Itemized modification records:

· · · · · · ·

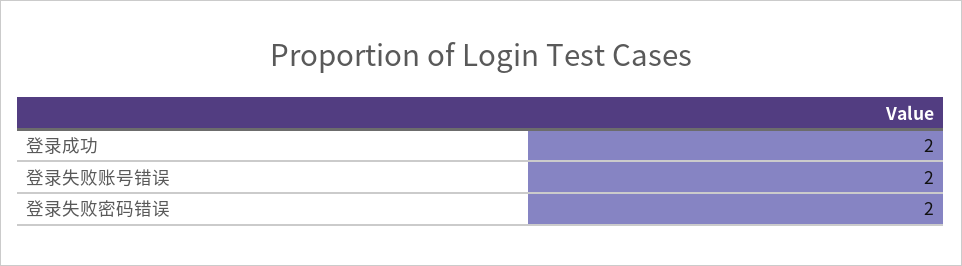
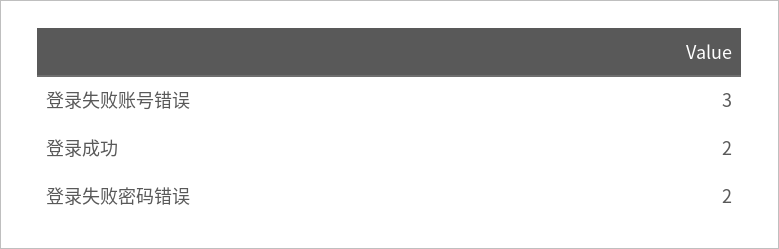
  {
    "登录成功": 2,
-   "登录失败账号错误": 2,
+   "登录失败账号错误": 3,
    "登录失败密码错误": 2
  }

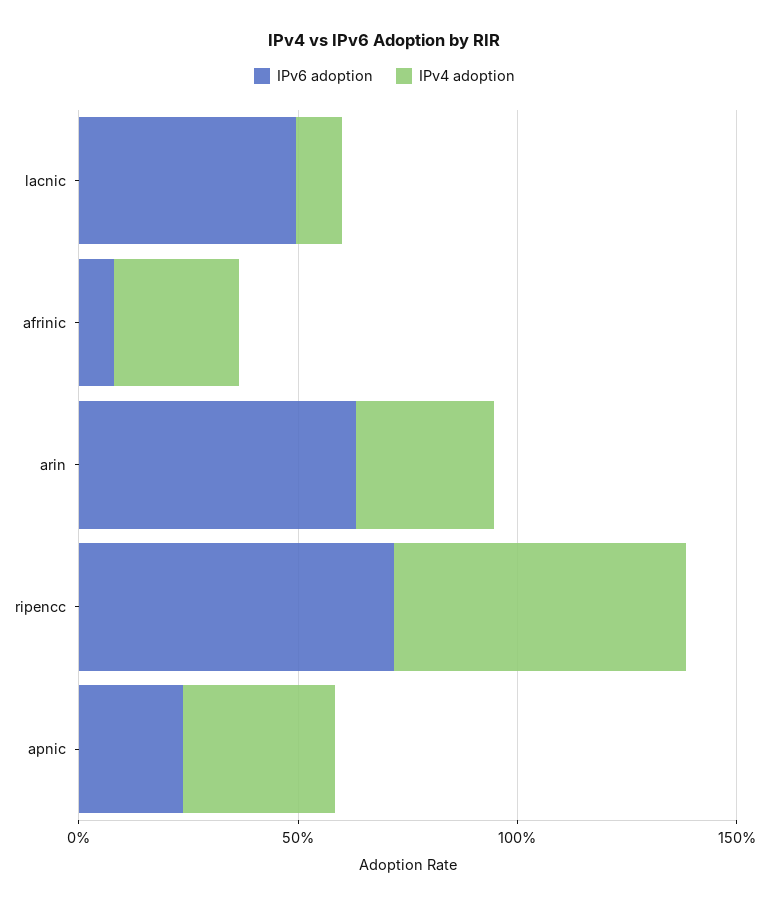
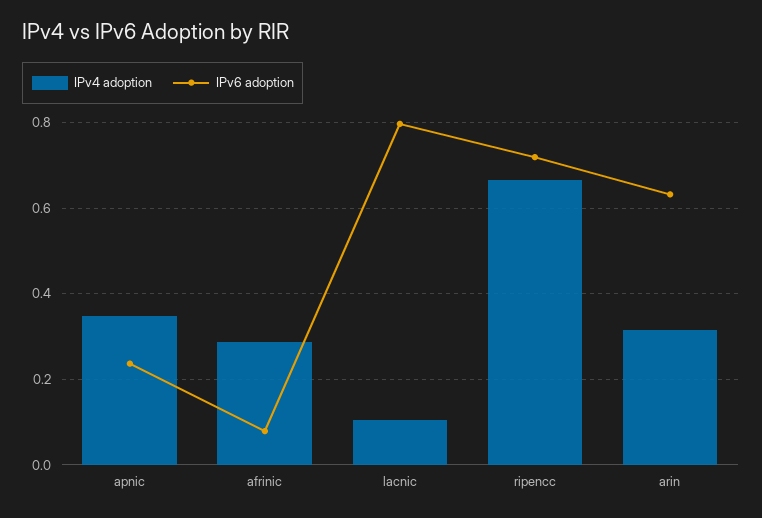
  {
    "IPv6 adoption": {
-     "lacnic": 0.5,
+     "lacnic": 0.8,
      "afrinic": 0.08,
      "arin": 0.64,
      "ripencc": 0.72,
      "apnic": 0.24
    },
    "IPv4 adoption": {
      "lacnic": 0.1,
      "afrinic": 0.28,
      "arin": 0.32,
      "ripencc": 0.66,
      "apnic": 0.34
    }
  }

· · · · · · ·

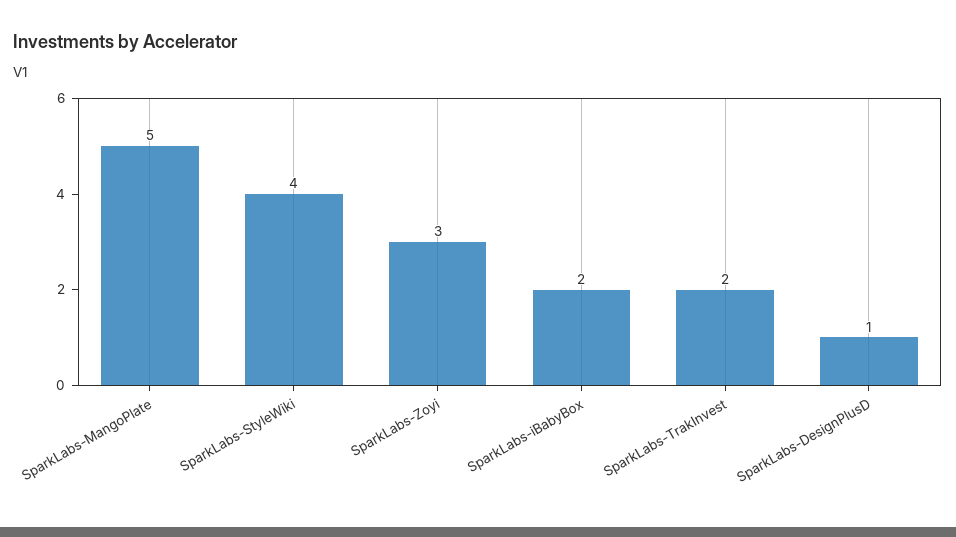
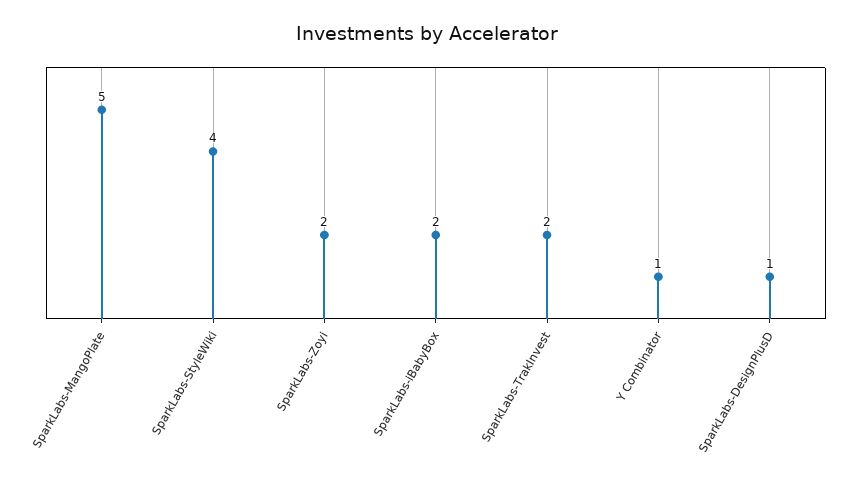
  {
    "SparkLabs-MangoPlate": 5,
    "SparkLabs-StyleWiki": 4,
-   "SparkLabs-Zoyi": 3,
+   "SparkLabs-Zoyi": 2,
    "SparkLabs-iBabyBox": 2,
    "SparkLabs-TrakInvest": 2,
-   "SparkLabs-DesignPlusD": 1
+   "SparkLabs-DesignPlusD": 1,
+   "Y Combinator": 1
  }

· · · · · · ·

Where "DesignPlusD" occurs in a line of the data above, count that line. Give the final count and no other words.

> [FINISHED EXERCISE]: 2